1. The 10th day of the Hebrew month called Tevet, known as “Asarah b’Tevet”, is a fast day. The fast is observed from morning until night. This year (2018) the fast is on Tuesday, the 18th of December, from morning until night.

    Historically, the fast commemorates the day that the Babylonians first laid siege to Jerusalem, 423 BCE, cutting it off from the outside world. This not only laid the groundwork for the destruction of the Holy Temple but also caused horrific suffering for the besieged population of Jerusalem, resulting in many thousands who died from starvation and disease.

    In recent times, the Chief Rabbinate of Israel chose to observe the Tenth of Tevet as a “General Kaddish Day” for the victims of the Holocaust, many of whom lack identifiable yahrtzeits (anniversaries of their death).

    The purpose of fast days is to achieve a certain mood or state of mind (not self-torture).
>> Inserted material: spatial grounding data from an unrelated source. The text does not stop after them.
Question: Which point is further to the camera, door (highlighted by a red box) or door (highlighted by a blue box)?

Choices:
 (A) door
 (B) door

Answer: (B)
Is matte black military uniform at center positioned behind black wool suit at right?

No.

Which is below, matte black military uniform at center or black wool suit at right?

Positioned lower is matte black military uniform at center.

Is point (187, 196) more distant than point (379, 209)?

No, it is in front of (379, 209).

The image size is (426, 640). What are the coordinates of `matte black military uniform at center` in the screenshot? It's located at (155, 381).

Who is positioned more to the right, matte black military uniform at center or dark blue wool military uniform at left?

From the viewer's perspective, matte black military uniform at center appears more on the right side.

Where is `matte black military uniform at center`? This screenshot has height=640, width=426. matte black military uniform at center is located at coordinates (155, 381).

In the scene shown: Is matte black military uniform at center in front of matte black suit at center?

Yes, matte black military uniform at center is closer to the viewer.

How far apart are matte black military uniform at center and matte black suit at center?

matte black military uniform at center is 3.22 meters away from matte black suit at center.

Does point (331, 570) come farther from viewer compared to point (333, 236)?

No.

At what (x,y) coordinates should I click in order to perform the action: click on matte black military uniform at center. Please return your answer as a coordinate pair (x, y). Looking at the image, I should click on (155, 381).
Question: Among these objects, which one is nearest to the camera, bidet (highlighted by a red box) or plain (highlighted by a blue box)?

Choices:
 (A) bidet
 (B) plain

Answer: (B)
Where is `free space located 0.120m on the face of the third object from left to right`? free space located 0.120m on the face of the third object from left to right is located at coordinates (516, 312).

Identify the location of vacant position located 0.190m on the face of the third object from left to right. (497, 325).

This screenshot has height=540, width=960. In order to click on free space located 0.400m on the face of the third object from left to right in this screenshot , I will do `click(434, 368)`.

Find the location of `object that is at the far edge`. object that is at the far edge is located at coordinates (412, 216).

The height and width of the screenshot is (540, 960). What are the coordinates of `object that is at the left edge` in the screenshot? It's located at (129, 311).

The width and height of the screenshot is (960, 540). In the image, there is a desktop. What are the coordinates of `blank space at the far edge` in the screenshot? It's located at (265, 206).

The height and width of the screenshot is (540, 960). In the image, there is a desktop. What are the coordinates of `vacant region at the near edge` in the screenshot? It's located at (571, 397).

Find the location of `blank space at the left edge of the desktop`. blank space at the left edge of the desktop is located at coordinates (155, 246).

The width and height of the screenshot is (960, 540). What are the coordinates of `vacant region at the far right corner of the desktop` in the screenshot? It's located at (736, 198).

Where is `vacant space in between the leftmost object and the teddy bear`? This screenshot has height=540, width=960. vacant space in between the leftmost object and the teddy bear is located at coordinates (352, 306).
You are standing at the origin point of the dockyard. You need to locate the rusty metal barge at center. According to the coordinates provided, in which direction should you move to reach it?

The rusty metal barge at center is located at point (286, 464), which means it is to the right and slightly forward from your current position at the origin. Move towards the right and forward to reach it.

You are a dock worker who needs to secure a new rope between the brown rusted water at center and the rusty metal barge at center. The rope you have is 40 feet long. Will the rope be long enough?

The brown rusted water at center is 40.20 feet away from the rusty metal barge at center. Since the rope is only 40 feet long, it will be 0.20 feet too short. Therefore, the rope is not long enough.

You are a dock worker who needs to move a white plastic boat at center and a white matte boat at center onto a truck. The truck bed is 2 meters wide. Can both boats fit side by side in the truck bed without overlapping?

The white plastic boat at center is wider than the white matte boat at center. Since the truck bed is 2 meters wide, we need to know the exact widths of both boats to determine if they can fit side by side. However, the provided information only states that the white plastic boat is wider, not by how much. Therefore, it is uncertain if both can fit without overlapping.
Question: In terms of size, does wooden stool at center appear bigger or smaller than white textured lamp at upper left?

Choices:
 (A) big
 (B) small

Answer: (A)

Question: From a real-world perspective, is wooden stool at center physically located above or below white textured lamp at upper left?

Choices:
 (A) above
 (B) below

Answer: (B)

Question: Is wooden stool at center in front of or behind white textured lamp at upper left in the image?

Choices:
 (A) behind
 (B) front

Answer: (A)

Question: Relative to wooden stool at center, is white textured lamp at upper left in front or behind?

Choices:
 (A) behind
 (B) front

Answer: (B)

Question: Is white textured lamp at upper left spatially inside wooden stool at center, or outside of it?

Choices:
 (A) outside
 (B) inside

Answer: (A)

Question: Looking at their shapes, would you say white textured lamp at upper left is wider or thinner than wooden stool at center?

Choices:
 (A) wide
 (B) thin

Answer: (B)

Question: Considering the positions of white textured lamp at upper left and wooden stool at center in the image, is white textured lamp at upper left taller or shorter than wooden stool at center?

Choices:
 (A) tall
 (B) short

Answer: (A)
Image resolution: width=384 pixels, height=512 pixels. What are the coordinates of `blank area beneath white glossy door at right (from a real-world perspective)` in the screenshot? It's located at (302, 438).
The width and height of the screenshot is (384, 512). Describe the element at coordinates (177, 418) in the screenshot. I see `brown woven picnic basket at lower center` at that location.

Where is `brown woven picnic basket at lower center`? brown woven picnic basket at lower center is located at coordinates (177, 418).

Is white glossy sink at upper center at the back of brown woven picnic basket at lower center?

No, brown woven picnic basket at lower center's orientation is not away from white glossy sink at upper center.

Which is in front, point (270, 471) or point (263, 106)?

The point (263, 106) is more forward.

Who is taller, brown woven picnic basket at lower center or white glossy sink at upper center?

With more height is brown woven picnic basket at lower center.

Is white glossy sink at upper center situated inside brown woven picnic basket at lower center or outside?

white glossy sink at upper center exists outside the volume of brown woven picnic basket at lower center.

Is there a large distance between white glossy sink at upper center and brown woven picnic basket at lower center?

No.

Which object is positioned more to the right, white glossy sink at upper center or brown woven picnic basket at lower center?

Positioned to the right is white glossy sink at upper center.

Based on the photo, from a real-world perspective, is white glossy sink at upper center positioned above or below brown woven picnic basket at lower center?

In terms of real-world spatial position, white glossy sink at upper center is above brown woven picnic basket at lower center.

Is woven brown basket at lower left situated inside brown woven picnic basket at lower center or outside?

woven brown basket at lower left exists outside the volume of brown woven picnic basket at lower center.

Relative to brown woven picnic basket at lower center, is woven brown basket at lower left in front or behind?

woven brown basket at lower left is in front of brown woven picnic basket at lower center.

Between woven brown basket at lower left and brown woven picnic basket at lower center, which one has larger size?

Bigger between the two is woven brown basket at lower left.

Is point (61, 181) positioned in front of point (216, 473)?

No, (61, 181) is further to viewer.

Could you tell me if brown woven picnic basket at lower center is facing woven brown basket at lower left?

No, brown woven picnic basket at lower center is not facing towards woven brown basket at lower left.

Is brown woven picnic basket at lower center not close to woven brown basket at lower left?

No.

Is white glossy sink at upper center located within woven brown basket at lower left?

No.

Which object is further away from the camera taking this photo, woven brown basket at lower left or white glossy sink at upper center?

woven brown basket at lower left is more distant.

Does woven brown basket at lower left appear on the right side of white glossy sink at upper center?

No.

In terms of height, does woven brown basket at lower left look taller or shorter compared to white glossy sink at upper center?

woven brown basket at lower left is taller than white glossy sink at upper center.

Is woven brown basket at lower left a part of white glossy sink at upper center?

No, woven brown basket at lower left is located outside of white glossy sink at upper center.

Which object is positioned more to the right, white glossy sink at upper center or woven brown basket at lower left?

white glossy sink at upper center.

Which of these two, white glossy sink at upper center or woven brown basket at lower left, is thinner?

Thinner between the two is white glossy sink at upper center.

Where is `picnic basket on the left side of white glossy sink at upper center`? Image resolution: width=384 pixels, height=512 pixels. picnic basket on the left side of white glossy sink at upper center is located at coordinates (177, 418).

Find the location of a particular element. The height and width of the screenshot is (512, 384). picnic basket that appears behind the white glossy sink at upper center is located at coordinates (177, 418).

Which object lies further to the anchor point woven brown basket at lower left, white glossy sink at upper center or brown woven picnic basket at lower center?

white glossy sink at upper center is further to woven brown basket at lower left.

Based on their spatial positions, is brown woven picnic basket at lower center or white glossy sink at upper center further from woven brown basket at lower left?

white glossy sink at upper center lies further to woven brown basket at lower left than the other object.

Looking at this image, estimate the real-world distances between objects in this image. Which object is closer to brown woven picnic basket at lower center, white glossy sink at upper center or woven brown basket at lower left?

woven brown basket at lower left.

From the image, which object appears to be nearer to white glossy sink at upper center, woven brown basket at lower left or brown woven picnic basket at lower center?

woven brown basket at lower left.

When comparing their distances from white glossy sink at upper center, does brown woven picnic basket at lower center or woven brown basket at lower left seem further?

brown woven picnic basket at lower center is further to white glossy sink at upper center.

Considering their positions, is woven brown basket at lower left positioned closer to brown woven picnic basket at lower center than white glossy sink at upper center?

The prophets mention the obligation to mourn the exile through fasting, but they stress that the fast is primarily a means to gather the entire community together for prayer.

    The end result of a day of fasting should be self-improvement and positive change, or at the very least, acknowledgment that there is a need for change. The external aspects of the fast days are important, but the internal aspects are even more critical. If a person observes the fast meticulously, does not let a drop of water pass his lips or a crumb of bread enter his mouth, but does not engage in reflection or introspection, he or she has missed the point.

    Fasting for an entire day is certainly not pleasant, but this unpleasantness helps us to identify with the suffering of our fellow Jews throughout the exile. Through this process we should be inspired to improve our lives and become better people.

    This is a day for both personal and national introspection, with the goal of bettering our ways with hopes and prayers for a brighter future.